He receives a monthly stipend of 112 and a free public transportation pass. He is learning German with other migrants from Russia, Burkina Faso, Turkey and Lebanon. The course is intensive but Mahmoud is already making progress and can hold light conversation in German.  

Since Mahmoud had not registered in any other EU country he traveled through on his way to Germany, he cannot be deported under the Dublin System, which mandates that refugees or migrants have to go through asylum inspection in the EU member state in which the individual was first registered. Without fingerprints or evidence of his registration in another EU country, there is no basis for another EU country to take him. 

At the end of September, Mahmoud will have his final interview for his asylum application. Unlike in 2015, when nearly all Syrian refugees were recognized as refugees under the Geneva Refugee Convention, he may now only be granted subsidiary protection. This applies to migrants who cannot prove individual persecution. 

“However, subsidiary protection is just as safe of refugee status,” explains Dirk Morlok, a counselor at the German refugee aid organization Pro Asyl. 

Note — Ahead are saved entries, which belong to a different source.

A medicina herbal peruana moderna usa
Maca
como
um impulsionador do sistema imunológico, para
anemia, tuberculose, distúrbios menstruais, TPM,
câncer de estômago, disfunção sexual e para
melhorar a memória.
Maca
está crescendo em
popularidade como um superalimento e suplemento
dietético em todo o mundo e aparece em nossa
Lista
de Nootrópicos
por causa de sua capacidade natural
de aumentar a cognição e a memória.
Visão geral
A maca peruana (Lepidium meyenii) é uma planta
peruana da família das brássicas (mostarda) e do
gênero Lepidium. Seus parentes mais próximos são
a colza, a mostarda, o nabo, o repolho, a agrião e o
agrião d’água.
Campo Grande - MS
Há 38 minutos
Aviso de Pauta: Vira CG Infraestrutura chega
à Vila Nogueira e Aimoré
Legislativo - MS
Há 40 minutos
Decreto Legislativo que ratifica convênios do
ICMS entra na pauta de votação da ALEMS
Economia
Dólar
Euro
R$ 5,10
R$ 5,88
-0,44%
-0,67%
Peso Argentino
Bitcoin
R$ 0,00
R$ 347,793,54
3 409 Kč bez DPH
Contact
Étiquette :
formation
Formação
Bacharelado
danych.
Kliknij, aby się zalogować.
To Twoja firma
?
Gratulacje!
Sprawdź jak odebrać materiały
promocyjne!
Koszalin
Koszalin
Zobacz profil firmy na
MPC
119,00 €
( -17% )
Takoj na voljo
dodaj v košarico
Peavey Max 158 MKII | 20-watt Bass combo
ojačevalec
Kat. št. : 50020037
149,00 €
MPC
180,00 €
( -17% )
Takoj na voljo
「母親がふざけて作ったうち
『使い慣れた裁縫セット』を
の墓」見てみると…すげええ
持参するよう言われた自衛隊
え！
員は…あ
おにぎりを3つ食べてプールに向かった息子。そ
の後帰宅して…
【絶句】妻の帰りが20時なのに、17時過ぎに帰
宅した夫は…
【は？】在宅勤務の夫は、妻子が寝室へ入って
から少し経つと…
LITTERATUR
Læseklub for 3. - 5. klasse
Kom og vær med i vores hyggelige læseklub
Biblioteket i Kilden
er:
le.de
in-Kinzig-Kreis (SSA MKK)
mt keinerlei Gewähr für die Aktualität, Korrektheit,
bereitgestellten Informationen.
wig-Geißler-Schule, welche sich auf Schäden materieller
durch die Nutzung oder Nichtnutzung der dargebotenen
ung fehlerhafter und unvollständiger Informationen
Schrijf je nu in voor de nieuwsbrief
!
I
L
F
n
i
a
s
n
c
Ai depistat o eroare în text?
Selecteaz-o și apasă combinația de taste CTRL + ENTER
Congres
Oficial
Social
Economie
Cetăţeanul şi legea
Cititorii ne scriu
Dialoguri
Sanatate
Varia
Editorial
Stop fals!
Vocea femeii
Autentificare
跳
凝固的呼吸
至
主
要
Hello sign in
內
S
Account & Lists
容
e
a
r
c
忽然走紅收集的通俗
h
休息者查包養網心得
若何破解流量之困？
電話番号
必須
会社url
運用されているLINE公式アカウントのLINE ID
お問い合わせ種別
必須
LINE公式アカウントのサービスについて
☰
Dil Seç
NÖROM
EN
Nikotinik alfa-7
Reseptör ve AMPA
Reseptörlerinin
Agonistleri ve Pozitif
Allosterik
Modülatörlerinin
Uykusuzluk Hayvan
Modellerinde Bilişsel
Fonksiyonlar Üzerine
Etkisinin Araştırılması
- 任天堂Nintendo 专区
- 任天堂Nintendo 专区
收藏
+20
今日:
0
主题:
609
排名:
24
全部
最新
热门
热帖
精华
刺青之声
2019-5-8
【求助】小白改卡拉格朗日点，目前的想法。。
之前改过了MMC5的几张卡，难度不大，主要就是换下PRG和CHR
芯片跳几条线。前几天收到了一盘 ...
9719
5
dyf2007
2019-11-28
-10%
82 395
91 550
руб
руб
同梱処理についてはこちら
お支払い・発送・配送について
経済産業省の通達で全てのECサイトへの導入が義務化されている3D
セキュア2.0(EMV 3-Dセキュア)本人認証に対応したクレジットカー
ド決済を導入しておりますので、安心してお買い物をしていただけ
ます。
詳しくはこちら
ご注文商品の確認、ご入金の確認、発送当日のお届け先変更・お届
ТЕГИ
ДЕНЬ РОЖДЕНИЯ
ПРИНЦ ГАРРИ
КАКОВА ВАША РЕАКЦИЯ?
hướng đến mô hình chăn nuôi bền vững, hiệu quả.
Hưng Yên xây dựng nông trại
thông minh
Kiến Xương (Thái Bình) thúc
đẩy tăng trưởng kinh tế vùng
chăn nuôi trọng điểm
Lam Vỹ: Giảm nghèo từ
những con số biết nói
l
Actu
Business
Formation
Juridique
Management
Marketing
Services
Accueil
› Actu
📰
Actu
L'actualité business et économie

According to Morlok, “any Syrian under Germany’s responsibility will still get protection in this country.” The only differences between refugee status and subsidiary protection concern the ability to travel abroad and the possibility of family reunification.

Whatever the outcome of his asylum examination, Mahmoud’s future in Berlin is guaranteed. He wants to find a job soon to start paying back his debts and to focus on his German speaking skills. He wants to continue his architecture studies as well, and promised his father that he would.